I am new to AWS, did my research but didn't get a good answer, hence asking a simple question.
What I have done so far
- I started a Linux AMI, installed LAMP and deployed my app, which is working fine
- Elastic IP is setup of the AMI
- Domain name is also pointed correctly
So in fact if you http://example-domain-name.com you'll be able to see the app, interact with it...
My question is, am I done now, is my app deployed correctly? As I have heard horror stories, of including AWS AMI crashing etc.
Could you please share your expertise on this.
The best of all possible cases, per your comment on your question, is a highly available, multi-AZ, autoscaling web tier, backed either with a replicating mysql db or, if you can afford it, something like Amazon RDS. Here's an example CloudFormation template that will build more or less what I just described in about two clicks, after you fill out a couple of variables.
It's overkill... I suppose... but if you are concerned about Amazon's myriad failure modes, high availability can be had for a price. That template's default instances (including multi-AZ RDS) come to about $270 a month for 24/7 uptime. If you were really dedicated to your blog, and could guarantee you'd be writing on it for years, you could save a fair bit of money using reserved instances.
That's a lot of money, yes. But it's also less than my monthly car insurance rate in NYC. That says more about my dubious insurer or my driving record than Amazon's prices, but in some personal applications highly available designs might be worth the cost. How much is your time worth to you? How about the blog?
Call that the gold standard, because you have to have a dump truck full of gold to afford it and still eat. What do you lose when you start hemorrhaging pieces?
AZs: Shoot multi-AZ deployment and you risk an AZ outage. This doesn't happen that often but then again neither do derechos in the DC metro. Don't worry though, if you design around a single AZ, you're in some huge and perhaps unexpected company.
RDS / replicated MySQL: Lose highly available data solutions and you risk losing your data. This is such a pain to recover from you'd best design with it in mind, even if it's as simple as the occasional EBS snapshot.
Multiple webservers: Like the MySQL database, if you put your web tier on one machine, you're asking for an outage. You can design around it, if you can afford alternatives. Otherwise you'll want a simple programmatic way to construct your webserver.
Autoscaling: I don't understand why anyone designs an AWS application without using autoscaling via CloudFormation or the CLI tools, even if the minimum number and maximum number of instances is exactly one. The free tier of AWS pricing includes plenty of CloudWatch metrics to make instance monitoring easy, but of course this depends on...
Configuration management: The common thread in every AWS design is configuration management. It's the most important component of your deployment process regardless of how many machines you actually deploy. Whether you're using CloudFormation, Chef, Puppet, some other service, or a combination thereof, any time you spend on configuration management now, when the machine construction is still fresh in your mind, will be rewarded later.
Each of these components contributes to your application's stability, and all of them cost money or time. It's just a matter of what you want to spend, and when.
You can get part of the way to the gold-standard with Amazon's free tier. It includes enough hours to run a micro instance, an ELB, and a small RDS instance continuously in a single AZ. It also allows the use of 10 custom CloudWatch metrics at the time of this writing.

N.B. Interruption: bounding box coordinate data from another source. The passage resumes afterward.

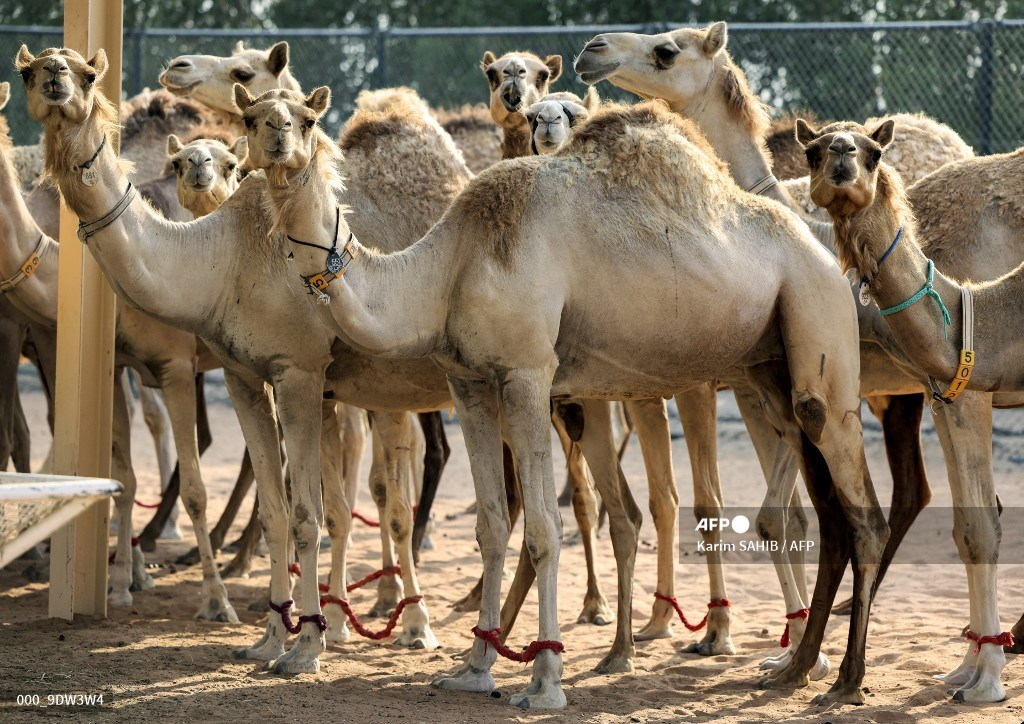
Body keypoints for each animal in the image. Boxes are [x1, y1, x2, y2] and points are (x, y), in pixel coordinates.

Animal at [237, 73, 888, 708]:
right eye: (252, 116)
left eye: (307, 118)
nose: (277, 140)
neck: (450, 266)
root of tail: (829, 256)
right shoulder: (469, 381)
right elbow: (491, 525)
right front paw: (473, 668)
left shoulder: (528, 373)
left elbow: (545, 529)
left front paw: (546, 679)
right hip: (765, 363)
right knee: (824, 505)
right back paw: (796, 667)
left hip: (816, 317)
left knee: (859, 507)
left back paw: (845, 680)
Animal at [798, 118, 1024, 700]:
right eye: (812, 151)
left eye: (875, 152)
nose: (842, 155)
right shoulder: (949, 391)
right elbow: (971, 529)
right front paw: (968, 672)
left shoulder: (971, 397)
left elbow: (984, 528)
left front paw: (987, 683)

The free tier is available only to new customers for their first year of use. Were you to combine its offerings with some basic configuration management, you could reasonably run a small blog on AWS in a way that avoids many downtime scenarios.
There is no good way. At a minimum, you need one load-balancer and two app instances. Plus, depending on your application, you will need a fault-tolerant RDS instance and/or S3.

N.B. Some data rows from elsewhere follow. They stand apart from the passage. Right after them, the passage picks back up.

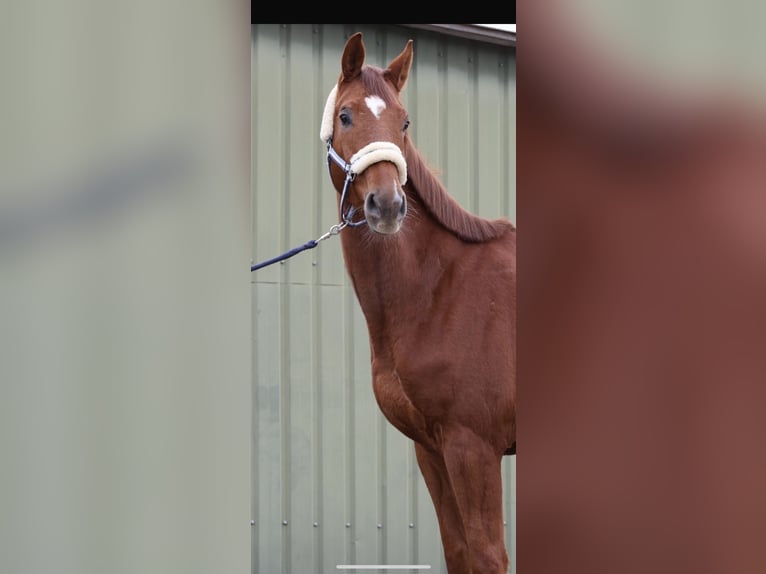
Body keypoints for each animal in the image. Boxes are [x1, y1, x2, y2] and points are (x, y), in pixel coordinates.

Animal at [320, 32, 520, 574]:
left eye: (404, 121)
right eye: (345, 116)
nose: (388, 205)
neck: (439, 290)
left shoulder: (473, 446)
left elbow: (488, 554)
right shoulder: (430, 448)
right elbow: (458, 551)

AWS is the wrong solution for a simple app or a blog. You can get much better performance and durability for a significantly lower cost by using a single VPS or dedicated server at another provider. With AWS, you're paying a premium for the ability to quickly scale an application. If you don't need to do that, it's not the right choice. 90% of the people using AWS don't understand this.
It's important to understand that your AWS EC2 server "could" fail at any time... this is "by design"... they are charging you cheap rent on cheap non-redundant commodity hardware... there is no SLA...
So the real questions is: Do you have well documented (ideally scripted) process to QUICKLY rebuild your server from scratch and/or restore it from EBS snapshots?
If the answer to that question is: Yes! Then I would say you have "done it right"...
If not, you might want to spend a little more time understanding the bad things that can happen in AWS land... (again "by design").